Tax court finds offshore fund is engaged in a US trade or business

January 11, 2024by Frontier Group

On November 15, 2023, the U.S. Tax Court held in YA Global Investments v. Commissioner that a non-U.S. private equity fund (YA Global) with a U.S. asset manager that bought equity and convertible debt of U.S. portfolio companies was engaged in the conduct of a trade or business within the United States for U.S. federal income tax purposes, all of its income was “effectively connected” to that trade or business, and the fund (which was treated as a partnership for U.S. federal income tax purposes) was liable for penalties and interest for failing to withhold with respect to its non-U.S. corporate feeder fund partner.


YA Global was a Cayman Islands partnership.

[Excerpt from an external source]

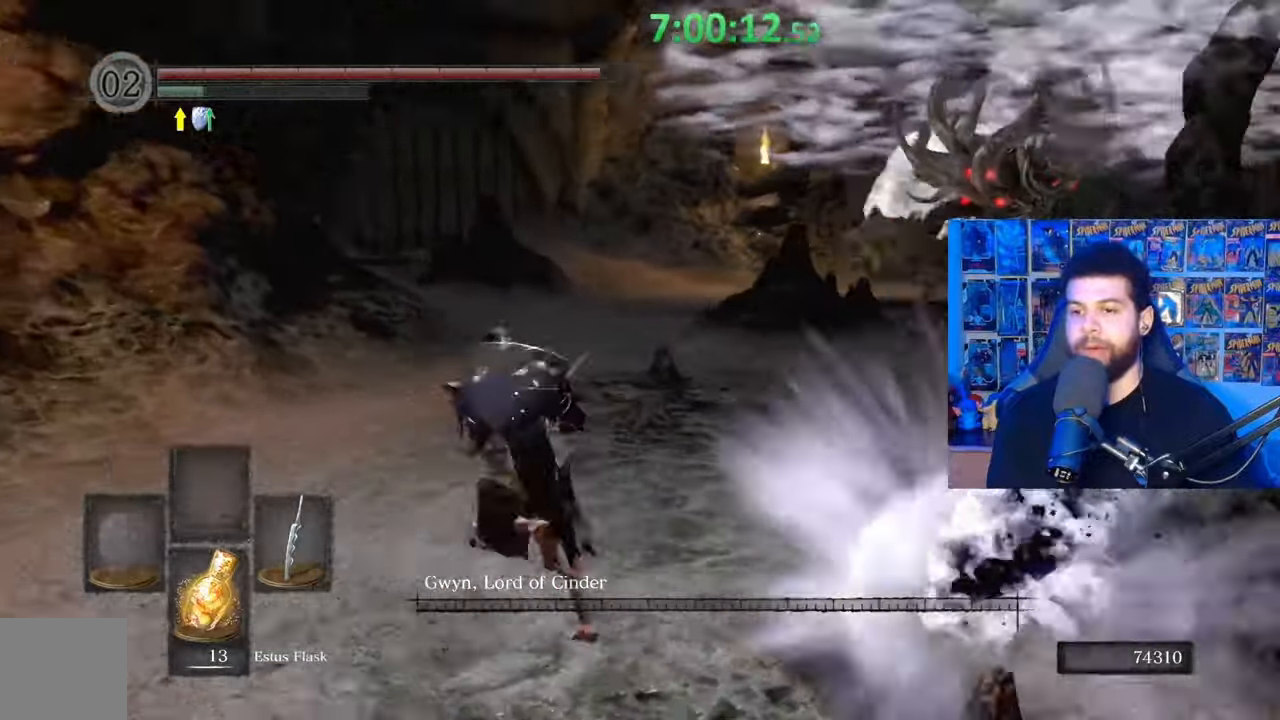
{"buttons": [], "left_stick": "up-right", "right_stick": "center", "events": [[133, "right_stick", "center"], [333, "left_stick", "up"], [383, "B", "up"], [467, "left_stick", "up-right"]]}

Yorkville Advisors (“Yorkville” or the “manager”) was YA Global’s sole general partner and investment manager. Yorkville’s employees worked from within the United States. Yorkville received a 2% management fee and a 20% incentive fee based on YA Global’s profits. However, Yorkville was also entitled to retain any fees it received directly from the portfolio companies to the extent of its overhead. Any excess fees received by Yorkville were offset against management fees owed to Yorkville, or paid to YA Global.

The Tax Court’s Opinion

YA Global’s U.S. Trade or Business

Having concluded that YA Global received fees for the provision of financial services, the court summarily held that YA Global was not a mere investor and did not qualify for the “stock and securities” trading safe harbor of section 864(b)(2). Therefore, it held that YA Global was engaged in a trade or business in the United States.

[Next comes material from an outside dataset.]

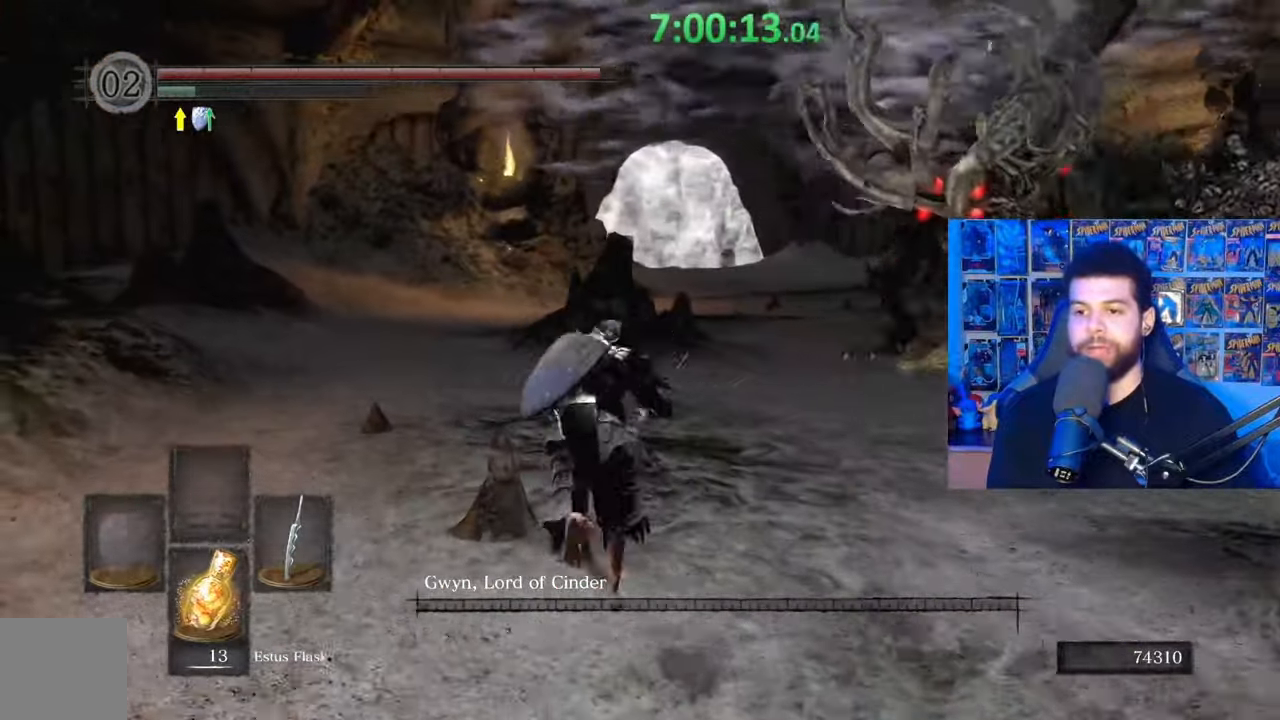
{"buttons": ["B"], "left_stick": "down-right", "right_stick": "center", "events": [[17, "B", "down"], [233, "left_stick", "right"], [333, "left_stick", "down-right"], [333, "right_stick", "right"], [433, "right_stick", "center"]]}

Section 475 (Mark-to-Market)

The Tax Court next held that YA Global was a dealer in securities. A dealer in securities under section 475 is required to mark-to-market its securities and treat the gain or loss as ordinary income or loss.

Effectively Connected Income

The court next held that all of YA Global’s income allocable to non-U.S. partners during the tax years at issue was effectively connected with the conduct of its U.S. trade or business and, therefore, subject to withholding.